Was passiert mit alten Bahnschwellen?
Foto: Rebhandl
Die ÖBB sammelt alte, ausgebaute Schwellen am Standort Linz-Wegscheid. Manche werden sogar als Baumaterial wiederverwendet. Ein Lokalaugenschein
18.05.2025
Jürgen Kernstock (54) ist Standortleiter des RVA, des Fertigungscenters Recycling-Verwertung-Aufarbeitung, in Linz-Wegscheid. Er hat bei den ÖBB Maschinenschlosser gelernt und sich nach Absolvierung der Abendschule und zahlreicher ÖBB-interner Ausbildungen vor 15 Jahren um diese Position beworben. "Das Schienenwerk in Wörth und jenes in Zeltweg gehören auch zum RVA", erklärt er. "In allen drei Oberbauwerken beschäftigen wir 55 Mitarbeiter, 15 von ihnen arbeiten hier, wohin sowohl alle Holzschwellen als auch alle Spannbetonschwellen rückgeliefert werden, die von den ÖBB aus dem Schienennetz ausgebaut, bei uns zwischengelagert und aufgearbeitet werden."
Pro Jahr sind es etwa 170.000 Holzschwellen und rund 100.000 Spannbetonschwellen, die reinkommen. Es geht um bis zu 70 Waggons pro Tag – je nach Großbaustellen, die man versucht, in die Ferienzeit zu legen, wenn möglichst wenige Pendler unterwegs sind.
Der Einbau neuer Holzschwellen ist dabei stark rückläufig. "Im Verschubbereich brauchen wir immer noch welche und bei ganz engen Radien auf Bergstrecken", erklärt Kernstock. Es wären Spannbetonschwellen, die seit den 80er-Jahren den Stand der Technik bei Eisenbahnschwellen darstellen würden: "Ein vorgespanntes Fertigteilprodukt mit einer Lebensdauer von mindestens 40 Jahren, abhängig von der Belastung der Gleise."
Die ÖBB haben derzeit mit Leube und MABA zwei Lieferanten. Ihre Produkte heißen BE K1 oder BE L2, haben ein Gewicht von 325 Kilogramm und werden entweder im Langbett- oder Kurzbettverfahren hergestellt. Früher hießen sie BE 19 oder BE 14C oder BE 12 und wogen um die 200 Kilogramm.
Buchen und Eichen
"Je schwerer die Schwelle ist, desto besser liegt sie, bevor sie gestopft und gerichtet wird", erklärt Kernstock. Manche Betonschwelle hat unterhalb eine Besohlung, eine Art Gummimatte, die den Zerfall des Schotters zumindest verlangsamen soll. "Die Schwelle", genauer gesagt: "die Querschwelle" trägt bei der Eisenbahn die Schiene, verteilt die Belastung auf das Gleisbett und fixiert die Spurweite von 1435 mm.

• Materialauszüge
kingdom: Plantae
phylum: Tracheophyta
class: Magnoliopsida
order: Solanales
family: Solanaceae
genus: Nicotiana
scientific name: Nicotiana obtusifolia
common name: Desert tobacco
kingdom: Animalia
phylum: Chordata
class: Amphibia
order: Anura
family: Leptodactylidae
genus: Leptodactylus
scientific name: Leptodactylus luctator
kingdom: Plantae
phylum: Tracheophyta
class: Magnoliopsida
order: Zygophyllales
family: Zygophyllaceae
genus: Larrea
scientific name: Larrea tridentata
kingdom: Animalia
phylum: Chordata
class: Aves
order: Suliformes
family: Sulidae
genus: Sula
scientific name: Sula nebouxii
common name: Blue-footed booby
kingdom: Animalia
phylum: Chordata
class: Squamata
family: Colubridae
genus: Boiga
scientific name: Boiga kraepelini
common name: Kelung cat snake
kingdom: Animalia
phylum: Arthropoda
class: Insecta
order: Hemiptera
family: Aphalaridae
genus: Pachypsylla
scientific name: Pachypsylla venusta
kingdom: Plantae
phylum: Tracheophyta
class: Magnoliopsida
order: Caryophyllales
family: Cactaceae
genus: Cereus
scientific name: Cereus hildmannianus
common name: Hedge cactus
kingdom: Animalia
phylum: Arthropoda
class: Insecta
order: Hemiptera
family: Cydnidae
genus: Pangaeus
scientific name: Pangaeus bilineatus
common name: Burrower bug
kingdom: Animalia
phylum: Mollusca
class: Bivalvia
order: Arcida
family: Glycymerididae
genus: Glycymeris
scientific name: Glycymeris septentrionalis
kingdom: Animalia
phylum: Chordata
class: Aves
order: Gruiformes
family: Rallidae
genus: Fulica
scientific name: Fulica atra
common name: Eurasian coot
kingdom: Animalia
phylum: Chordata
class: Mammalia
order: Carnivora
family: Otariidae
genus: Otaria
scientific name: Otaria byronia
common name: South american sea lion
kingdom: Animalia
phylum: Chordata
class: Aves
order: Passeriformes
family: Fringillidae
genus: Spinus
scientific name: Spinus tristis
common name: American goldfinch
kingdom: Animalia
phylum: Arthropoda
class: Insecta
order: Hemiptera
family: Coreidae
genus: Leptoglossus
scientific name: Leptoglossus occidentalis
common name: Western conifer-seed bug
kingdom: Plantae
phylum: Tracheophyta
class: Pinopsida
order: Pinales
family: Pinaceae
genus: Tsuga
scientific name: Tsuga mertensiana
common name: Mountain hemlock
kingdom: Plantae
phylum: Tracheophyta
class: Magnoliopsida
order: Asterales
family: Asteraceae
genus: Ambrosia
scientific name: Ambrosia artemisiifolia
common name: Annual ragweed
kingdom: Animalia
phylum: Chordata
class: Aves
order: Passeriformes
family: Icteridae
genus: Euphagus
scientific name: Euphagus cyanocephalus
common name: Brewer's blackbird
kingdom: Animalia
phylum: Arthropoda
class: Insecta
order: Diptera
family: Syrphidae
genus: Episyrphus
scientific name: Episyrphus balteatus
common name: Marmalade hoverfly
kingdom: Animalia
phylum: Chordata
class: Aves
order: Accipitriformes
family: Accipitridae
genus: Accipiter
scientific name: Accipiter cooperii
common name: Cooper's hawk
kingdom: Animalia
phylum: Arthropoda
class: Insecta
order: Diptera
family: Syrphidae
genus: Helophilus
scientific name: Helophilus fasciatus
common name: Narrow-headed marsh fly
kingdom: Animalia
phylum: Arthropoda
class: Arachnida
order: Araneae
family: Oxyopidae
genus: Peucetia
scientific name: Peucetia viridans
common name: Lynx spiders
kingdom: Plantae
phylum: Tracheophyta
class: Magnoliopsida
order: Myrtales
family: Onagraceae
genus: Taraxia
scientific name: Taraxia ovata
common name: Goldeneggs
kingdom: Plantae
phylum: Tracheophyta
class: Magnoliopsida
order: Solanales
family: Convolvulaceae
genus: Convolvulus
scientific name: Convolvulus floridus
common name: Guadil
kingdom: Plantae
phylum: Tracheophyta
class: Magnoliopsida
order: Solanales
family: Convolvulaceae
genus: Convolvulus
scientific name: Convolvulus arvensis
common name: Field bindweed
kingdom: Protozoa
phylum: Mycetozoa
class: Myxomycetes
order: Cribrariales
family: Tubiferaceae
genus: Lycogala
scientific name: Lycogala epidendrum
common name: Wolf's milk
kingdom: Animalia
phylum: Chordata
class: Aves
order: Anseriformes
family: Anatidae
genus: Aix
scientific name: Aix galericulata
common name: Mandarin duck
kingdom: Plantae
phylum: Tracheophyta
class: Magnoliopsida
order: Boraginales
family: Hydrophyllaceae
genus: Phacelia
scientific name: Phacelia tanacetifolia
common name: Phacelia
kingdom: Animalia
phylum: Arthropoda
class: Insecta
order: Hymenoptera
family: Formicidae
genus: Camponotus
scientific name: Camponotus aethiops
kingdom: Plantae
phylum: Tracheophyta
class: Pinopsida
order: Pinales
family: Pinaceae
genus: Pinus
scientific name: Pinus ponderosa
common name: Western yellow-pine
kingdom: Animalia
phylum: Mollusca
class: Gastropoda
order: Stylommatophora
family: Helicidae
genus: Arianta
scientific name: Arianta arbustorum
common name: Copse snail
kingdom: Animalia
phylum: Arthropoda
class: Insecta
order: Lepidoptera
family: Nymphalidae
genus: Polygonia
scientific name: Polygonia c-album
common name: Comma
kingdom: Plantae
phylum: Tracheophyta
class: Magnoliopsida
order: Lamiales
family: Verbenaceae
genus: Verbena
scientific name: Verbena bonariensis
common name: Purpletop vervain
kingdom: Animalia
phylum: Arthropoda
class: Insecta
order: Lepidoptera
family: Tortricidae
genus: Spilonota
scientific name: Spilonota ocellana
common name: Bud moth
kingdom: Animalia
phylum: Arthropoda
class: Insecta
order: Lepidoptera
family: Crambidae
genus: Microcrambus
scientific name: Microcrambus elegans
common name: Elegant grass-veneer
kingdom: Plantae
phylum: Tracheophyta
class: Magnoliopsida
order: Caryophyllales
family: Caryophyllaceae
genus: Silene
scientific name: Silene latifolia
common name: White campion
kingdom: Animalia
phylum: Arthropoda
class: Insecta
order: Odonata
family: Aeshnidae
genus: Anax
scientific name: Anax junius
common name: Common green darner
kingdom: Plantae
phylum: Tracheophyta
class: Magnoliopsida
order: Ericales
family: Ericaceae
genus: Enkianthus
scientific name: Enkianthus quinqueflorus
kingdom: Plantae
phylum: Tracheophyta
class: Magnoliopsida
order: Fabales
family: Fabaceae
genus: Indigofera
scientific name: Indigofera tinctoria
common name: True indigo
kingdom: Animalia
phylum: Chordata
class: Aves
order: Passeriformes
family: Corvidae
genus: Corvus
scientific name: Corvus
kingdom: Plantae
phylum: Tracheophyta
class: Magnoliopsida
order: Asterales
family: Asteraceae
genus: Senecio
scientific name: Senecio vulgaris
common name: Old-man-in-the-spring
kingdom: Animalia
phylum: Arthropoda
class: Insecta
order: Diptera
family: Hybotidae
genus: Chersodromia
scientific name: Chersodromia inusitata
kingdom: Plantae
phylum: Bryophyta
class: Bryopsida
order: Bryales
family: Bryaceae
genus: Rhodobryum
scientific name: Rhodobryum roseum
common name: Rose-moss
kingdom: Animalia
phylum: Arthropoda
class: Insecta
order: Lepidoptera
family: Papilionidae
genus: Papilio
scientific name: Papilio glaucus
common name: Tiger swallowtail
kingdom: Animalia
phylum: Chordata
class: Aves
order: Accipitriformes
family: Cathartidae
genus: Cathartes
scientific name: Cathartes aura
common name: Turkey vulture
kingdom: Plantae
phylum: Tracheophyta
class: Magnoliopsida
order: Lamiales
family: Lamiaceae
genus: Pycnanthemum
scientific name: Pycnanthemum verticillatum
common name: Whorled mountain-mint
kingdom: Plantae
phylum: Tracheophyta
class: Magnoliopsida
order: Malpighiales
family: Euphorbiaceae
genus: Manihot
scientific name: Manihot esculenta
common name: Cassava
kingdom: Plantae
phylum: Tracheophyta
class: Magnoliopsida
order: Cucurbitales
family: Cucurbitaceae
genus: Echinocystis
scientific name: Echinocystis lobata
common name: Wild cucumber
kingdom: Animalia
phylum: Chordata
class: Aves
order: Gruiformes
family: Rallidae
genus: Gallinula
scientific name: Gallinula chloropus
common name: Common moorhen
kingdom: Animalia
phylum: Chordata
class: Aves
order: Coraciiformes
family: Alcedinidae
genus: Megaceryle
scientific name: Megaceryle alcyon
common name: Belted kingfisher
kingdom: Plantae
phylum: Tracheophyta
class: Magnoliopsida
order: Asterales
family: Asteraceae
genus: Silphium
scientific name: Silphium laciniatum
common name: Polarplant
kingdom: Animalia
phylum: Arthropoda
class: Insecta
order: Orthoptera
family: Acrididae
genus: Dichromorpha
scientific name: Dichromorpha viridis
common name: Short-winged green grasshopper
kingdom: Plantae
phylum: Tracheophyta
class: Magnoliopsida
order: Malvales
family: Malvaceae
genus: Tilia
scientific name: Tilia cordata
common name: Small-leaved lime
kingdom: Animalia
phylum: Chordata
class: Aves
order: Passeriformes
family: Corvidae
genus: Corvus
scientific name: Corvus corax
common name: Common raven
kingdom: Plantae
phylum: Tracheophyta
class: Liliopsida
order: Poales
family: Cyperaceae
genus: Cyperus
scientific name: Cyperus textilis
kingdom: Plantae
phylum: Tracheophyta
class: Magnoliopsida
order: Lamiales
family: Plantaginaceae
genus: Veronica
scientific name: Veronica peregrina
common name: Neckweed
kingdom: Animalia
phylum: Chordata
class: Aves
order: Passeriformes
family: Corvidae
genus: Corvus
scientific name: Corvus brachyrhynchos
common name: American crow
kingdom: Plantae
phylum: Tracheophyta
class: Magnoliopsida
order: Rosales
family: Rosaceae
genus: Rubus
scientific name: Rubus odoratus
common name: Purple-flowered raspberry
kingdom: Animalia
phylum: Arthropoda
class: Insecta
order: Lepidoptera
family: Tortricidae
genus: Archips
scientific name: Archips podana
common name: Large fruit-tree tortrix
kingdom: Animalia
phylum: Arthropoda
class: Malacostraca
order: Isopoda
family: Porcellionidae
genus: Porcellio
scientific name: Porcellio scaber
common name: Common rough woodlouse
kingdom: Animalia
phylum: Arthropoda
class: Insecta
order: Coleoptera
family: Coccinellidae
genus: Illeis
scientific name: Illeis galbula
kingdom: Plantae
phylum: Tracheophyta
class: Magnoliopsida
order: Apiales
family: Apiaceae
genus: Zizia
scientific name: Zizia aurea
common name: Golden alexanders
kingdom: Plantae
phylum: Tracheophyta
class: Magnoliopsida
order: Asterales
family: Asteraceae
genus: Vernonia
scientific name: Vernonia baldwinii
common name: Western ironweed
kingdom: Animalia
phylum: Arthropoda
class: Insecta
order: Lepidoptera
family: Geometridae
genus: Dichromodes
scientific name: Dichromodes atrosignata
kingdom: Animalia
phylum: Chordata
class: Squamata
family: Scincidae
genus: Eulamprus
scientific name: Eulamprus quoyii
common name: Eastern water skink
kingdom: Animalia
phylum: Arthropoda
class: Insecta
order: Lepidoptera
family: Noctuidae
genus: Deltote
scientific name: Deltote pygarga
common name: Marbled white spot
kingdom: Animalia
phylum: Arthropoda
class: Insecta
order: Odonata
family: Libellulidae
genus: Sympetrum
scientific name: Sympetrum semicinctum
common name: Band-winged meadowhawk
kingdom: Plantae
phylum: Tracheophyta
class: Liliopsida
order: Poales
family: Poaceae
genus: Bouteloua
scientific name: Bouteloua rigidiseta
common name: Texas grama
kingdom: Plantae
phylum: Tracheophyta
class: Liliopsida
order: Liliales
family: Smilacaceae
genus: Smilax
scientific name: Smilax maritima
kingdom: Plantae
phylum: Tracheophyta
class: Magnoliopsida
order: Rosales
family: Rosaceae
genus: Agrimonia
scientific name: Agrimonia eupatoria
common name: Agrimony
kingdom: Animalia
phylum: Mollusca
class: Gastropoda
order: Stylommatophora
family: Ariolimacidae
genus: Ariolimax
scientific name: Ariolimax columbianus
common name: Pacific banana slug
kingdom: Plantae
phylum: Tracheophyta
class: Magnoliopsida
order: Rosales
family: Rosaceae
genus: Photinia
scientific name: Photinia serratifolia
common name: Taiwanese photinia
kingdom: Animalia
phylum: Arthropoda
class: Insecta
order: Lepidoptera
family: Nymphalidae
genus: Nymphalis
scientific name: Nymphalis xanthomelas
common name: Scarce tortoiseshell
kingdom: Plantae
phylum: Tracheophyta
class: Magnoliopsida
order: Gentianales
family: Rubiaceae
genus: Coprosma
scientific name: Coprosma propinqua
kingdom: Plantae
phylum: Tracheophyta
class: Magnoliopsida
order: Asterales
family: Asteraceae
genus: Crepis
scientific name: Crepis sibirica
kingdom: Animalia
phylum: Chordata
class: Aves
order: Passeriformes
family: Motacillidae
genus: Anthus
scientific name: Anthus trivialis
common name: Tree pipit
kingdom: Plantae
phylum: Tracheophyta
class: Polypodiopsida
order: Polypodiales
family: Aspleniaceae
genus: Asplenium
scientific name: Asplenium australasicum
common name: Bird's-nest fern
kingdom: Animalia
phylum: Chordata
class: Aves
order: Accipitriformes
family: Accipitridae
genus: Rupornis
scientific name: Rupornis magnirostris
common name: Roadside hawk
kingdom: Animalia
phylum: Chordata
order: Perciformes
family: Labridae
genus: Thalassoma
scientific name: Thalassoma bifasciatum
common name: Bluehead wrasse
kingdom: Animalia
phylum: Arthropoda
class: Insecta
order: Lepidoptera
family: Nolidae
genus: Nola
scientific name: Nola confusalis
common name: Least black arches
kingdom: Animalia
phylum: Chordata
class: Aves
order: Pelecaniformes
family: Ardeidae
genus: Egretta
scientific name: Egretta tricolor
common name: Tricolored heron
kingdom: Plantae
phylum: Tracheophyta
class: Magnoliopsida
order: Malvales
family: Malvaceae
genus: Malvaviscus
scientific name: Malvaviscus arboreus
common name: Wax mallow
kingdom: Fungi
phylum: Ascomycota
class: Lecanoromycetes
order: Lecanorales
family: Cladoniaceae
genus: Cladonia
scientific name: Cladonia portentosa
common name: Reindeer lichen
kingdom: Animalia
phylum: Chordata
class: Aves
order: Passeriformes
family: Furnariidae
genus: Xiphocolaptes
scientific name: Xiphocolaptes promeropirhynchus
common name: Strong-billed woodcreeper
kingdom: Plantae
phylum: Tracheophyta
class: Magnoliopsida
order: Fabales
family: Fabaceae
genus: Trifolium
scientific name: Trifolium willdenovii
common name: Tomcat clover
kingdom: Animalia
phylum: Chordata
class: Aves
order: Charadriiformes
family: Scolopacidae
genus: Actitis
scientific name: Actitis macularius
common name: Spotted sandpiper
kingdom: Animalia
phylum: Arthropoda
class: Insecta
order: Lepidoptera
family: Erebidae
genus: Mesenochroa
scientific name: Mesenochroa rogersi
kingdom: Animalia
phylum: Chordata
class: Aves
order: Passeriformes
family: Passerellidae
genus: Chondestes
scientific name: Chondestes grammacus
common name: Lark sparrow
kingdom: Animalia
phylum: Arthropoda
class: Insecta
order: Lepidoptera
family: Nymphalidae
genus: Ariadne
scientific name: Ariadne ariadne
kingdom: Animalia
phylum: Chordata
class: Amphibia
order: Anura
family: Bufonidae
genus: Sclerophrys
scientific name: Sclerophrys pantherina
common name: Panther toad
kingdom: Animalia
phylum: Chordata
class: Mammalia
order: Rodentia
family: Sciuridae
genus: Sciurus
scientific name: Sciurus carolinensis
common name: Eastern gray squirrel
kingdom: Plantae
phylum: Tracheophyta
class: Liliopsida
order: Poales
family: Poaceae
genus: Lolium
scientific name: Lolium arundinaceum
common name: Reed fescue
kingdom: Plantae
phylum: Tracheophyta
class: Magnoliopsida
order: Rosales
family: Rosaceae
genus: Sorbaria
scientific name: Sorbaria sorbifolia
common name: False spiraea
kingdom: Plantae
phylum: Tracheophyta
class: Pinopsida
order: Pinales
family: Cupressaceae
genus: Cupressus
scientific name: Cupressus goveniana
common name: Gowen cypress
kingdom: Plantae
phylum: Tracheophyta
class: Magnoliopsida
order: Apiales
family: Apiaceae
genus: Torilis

• Aufgaben
1. Wie viel wiegen die Schwellen BE K1 und BE L2 laut dem Text über Bahnschwellen?
2. Nimm den Text über Bahnschwellen nach seinem letzten Satz bitte wieder auf und schreib ihn weiter.
Das Material stammt aus einer anderen Quelle als der Text über Bahnschwellen.

• Lösungen
1. Sie wiegen 325 Kilogramm.

2.
Sie bestand lange Zeit aus Buchen- oder Eichenholz, das nach dem Fällen der Bäume im Sägewerk "eingeschnitten" und so lange luftgetrocknet wurde, bis ein vorgegebenes Rohgewicht unterschritten wurde. Danach wurde sie an den Plattenauflagern gehobelt und für die spätere Schienenbefestigung gebohrt. Der Neigung des Holzes, an den Stirnseiten der Schwellen aufzuplatzen und auszufransen, sollen angebrachte Schwellensicherungsmittel wie S-Haken, Krallenbänder, Stahlbandagen, Nagel- oder Kronenbleche entgegenwirken.
Problematischer Holzschutz
Seit etwa 1850 wurde die Holzschwelle vor dem Aufplatten – dem Verschrauben der Rippenplatten mit den Schwellenschrauben – im Kesseldruckverfahren mit dem Imprägnieröl Kreosot behandelt, einem Steinkohleteer-Destillat, das der Schwelle die typische dunkle Farbe gab und sie gegen Pilz- und Insektenbefall schützen sollte. Dieses gilt als für die Umwelt problematisch, wurde aber von der EU bis 2029 weiter zugelassen.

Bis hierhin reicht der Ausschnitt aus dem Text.